First, it is not accurate to use "algebra" to refer to broad swaths of mathematics, any more than it is accurate to refer to "pure math", in fact. One immediate objection is already partly related to the issue of the question, namely, these are labels very often used by outsiders to refer to "not what they themselves do", and/or reflections of their own lack of awareness of mathematics outside their immediate competence. (It is not a moral failing to not be a universal scholar, but it starts to become some sort of problem when one loses sight of the skewing that one's own ignorance may engender.)
More significantly, I really don't think that there is any coherent "subject" that is "algebra", for example. And in any case number theory is not a subset of "algebra", nor is algebraic geometry, nor "representation theory" (despite the weird and technically inaccurate wikipedia entry for it), nor... logic? set theory?
Is there "pure math"? Well, depends what you mean, obviously. A very common usage of the phrase is by people who have a limited understanding of mathematics, and use the phrase to refer to things they don't understand, and don't see the point of. Also, some people who are "pure mathematicians" give themselves this label as some sort of idealistic thing. BUT in reality the best mathematics tends to be relevant to lots of things. Yes, sometimes people get involved in "deep background", and due to non-trivial difficulties do not manage, in the lifetimes, to return to resolve the original questions that sent them off on their inquiries.
My 40 years of observation of people working on PhD's in math at good places does not indicate that "pure math" people have a harder time either finishing or getting jobs... except for the subset of those people for whom the label does truly refer to something they've discovered they don't care about.
And, again, the potential relevance of any part of mathematics to things outside of mathematics proper is huge. Category theory to computer science!?! Stochastic differential equations to finance? Elliptic curves to cryptography!?! More elementarily: quaternions and 3D games (not to mention aerospace?!?)
To recap: the framing of the question is unsurprisingly naive, but, also, inaccurate in the current reality. Not so surprising that beginners are not aware. Also, skewed language not only reflects misunderstanding or ignorance of reality, but can limit one's vocabulary so as to create difficulties in having coherent discussions about reality.
(It may be worth noting that in the U.S. some of the "research experiences for undergrads" are (perhaps necessarily) so artificial as to be pretty silly. Maybe fun, fun to be with other enthusiastic kids, but often quite misleading about what genuine contemporary mathematics is, and what "research" in it would mean. But/and it often seems to happen that the people slide into an apparent enthusiasm for an alleged part of mathematics that they give some naive name... and, often, become disillusioned when the part of actual mathematics that has that name is not at all what they thought they'd bargained for.)
EDIT: in light of several (generally understandable comments):
Yes, it's not easy to complete a PhD, and it's not easy to get a job, and in all cases one can easily feel that one has no hope to be any sort of heroic contributor.

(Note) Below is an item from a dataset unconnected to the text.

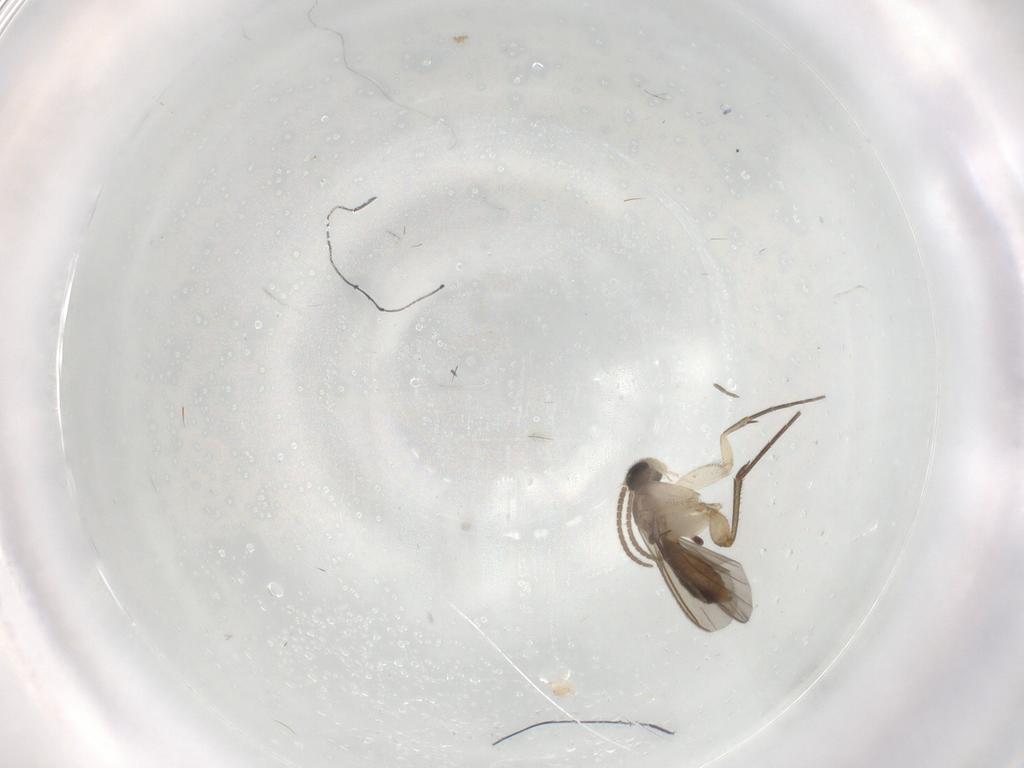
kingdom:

But may that last bit is asking too much for most of us, in any case.
In my years of observation: the primary determiners of success or failure in completion of the PhD itself, and in getting an academic job, are the advisor ... and, second, the student's attitude.
Seriously, for completion of the degree, itself, it's not that any kind of math is any easier than any other, unless by mischance standards are lowered. And it is not easy to gauge the latter. That is, often, novelty is a valuable thing... even if it doesn't pay off... and serious novelty is truly harder to achieve in topics that have been around for 200 years.

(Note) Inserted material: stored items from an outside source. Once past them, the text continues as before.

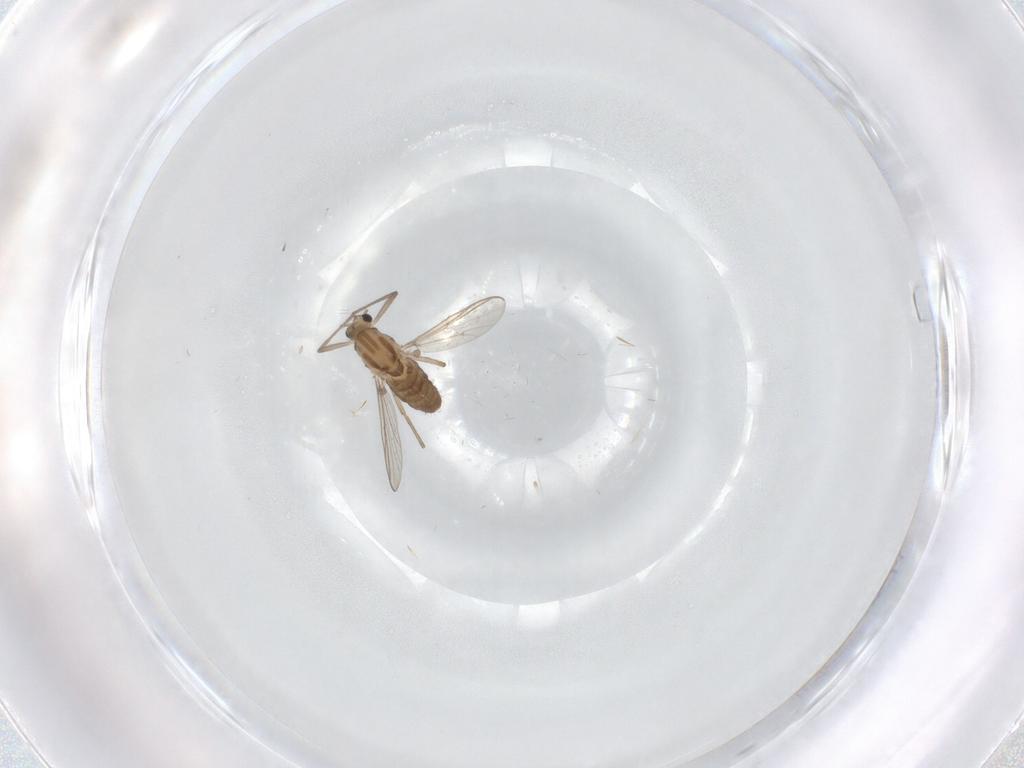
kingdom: Animalia
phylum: Arthropoda
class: Insecta
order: Diptera
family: Chironomidae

Some less constructive "criticisms" of my earlier remarks seem to hinge on the allegedly obvious esotericn-ness and irrelevance of sheaves... or something... etc. Ok, I have to disagree with this, and claim that such math is old news, and has proven its value in understanding basic things. The possible fact that novices do not understand/appreciate its value... while a significant fact... only makes discussion more difficult.
My own general subject of interest, number theory (and its applications), nicely shows the vacuity of attempted partitioning of "math" into "analysis, algebra, ..." (though, yes, not so many years ago my own university's math dept had a supremely idiotic categorization as the basis for a hiring plan, etc.)
E.g., one of my recent PhD students (Kim K-L) solved a differential equation in automorphic forms that expresses four-loop (if I remember correctly) graviton interations in string theory. Simplistic classification is...?
What I do observe is true, again, is that novices' naive ideas about "what subjects are" leads them often to naive decisions, causing them to lose enthusiasm when the reality catches up... Perhaps a significant difference between "applied math" (maybe the questioner means "modeling"???) and (then???) "proving theorems" is that the bait-and-switch on theorem-proving might be perceived as far worse than in engineering-oriented "applied math".
The amazing thing about (good) math is that it is not only relevant but decisive in so many human endeavors. Whatever one's specialty, if one is _good_at_it_, one will have both specific and abstract mathematical chops, but/and demonstrated resilience to certain sorts of scientific/intellectual adversity. Crazily-enough, not all STEM disciplines teach that.
In brief: not, it's the person and their advisor, not the topic.